Pagefile is less important than an unfragmented MFT, but it is beneficial to keep it from being heavily fragmented. (2 big fragments or so is not too terrible, but if it is shotgunned into lots of teeny fragments, it will be most unpleasant when the system has to hit the swapfile.)
To defragment it, you will need a 3rd party defrag tool that does "boot time defragmentation". There are some choices for that, but a fairly good free one is "Piriform Defraggler." It cannot do MFTs, but it can do the pagefile, and other system log files that get shotgunned all over the drive and contribute to bad file placement over time. (To do MFTs, you need something like O&O, and only the paid version at that. The free trial does not let you defrag MFTs, but the paid version does. Scalpers.)
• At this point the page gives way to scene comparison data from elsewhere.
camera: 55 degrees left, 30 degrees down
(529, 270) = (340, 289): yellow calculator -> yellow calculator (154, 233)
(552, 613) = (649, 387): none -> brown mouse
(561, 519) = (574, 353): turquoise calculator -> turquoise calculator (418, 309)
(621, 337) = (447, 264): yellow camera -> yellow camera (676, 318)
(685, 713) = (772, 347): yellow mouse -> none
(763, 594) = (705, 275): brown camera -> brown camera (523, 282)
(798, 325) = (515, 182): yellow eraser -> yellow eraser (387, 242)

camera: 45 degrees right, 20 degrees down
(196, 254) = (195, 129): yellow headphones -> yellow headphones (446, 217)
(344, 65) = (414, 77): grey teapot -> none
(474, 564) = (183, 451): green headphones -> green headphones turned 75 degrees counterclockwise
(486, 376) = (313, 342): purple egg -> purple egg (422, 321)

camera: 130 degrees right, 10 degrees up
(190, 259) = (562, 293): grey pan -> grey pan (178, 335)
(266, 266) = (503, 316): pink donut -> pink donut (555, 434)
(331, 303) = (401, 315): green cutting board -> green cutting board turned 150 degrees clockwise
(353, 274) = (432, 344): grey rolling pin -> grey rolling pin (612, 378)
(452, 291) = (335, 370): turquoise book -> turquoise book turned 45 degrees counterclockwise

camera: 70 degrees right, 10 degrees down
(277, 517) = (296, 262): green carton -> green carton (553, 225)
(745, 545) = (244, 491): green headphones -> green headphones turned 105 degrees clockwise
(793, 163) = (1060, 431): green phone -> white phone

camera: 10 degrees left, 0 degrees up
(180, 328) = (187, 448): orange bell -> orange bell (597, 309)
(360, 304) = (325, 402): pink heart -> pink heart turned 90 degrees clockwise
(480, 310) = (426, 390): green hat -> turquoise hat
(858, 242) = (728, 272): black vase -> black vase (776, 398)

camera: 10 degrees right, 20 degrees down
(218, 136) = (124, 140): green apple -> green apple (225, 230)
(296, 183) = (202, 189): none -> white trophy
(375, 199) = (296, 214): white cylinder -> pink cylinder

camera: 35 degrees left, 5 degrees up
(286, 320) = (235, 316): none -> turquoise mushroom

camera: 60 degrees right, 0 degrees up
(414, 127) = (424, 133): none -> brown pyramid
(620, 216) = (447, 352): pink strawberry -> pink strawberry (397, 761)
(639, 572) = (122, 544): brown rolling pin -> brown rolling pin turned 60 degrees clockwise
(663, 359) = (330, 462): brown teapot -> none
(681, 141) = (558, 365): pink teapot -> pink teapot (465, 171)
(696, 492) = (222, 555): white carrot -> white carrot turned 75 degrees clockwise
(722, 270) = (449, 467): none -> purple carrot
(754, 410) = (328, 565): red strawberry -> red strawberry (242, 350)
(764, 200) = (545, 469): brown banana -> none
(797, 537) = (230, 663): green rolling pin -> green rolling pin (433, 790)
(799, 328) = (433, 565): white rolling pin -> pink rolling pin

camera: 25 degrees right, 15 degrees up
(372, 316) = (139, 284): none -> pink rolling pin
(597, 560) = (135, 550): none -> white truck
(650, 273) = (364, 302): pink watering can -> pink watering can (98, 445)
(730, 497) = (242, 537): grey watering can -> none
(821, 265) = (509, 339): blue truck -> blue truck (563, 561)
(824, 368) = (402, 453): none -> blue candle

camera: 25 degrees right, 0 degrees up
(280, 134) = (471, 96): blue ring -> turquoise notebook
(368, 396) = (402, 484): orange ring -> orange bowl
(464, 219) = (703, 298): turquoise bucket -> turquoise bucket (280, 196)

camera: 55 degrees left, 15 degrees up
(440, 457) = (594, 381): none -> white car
A good rule of thumb to get good results defragging the page file, is to move it to another drive by setting manual pagefile behavior (or turn it off, and let windows complain for awhile while you do the needful first...), defrag the bejeesus out of the drive a few times to get a big chunk of contiguous space, then move it back/turn it back on again, then boot time defrag the drive. Defraggler's "space--allow fragmentation" advanced option is great for this, because it will fill in empty allocation units (and fragment files to do so) in order to have contiguous free space at the bottom of the drive. (this is also useful if you want to shrink a volume... just FYI) This forces the system to have to make the swap file in that contiguous area when you turn swap back on again/put the file back on the system drive.
After that, the boot time defrag will see that the page file has zero fragments, and will skip it. Running a normal defrag afterwards will fix the radical fragmentation that "space-- allow fragmentation" causes.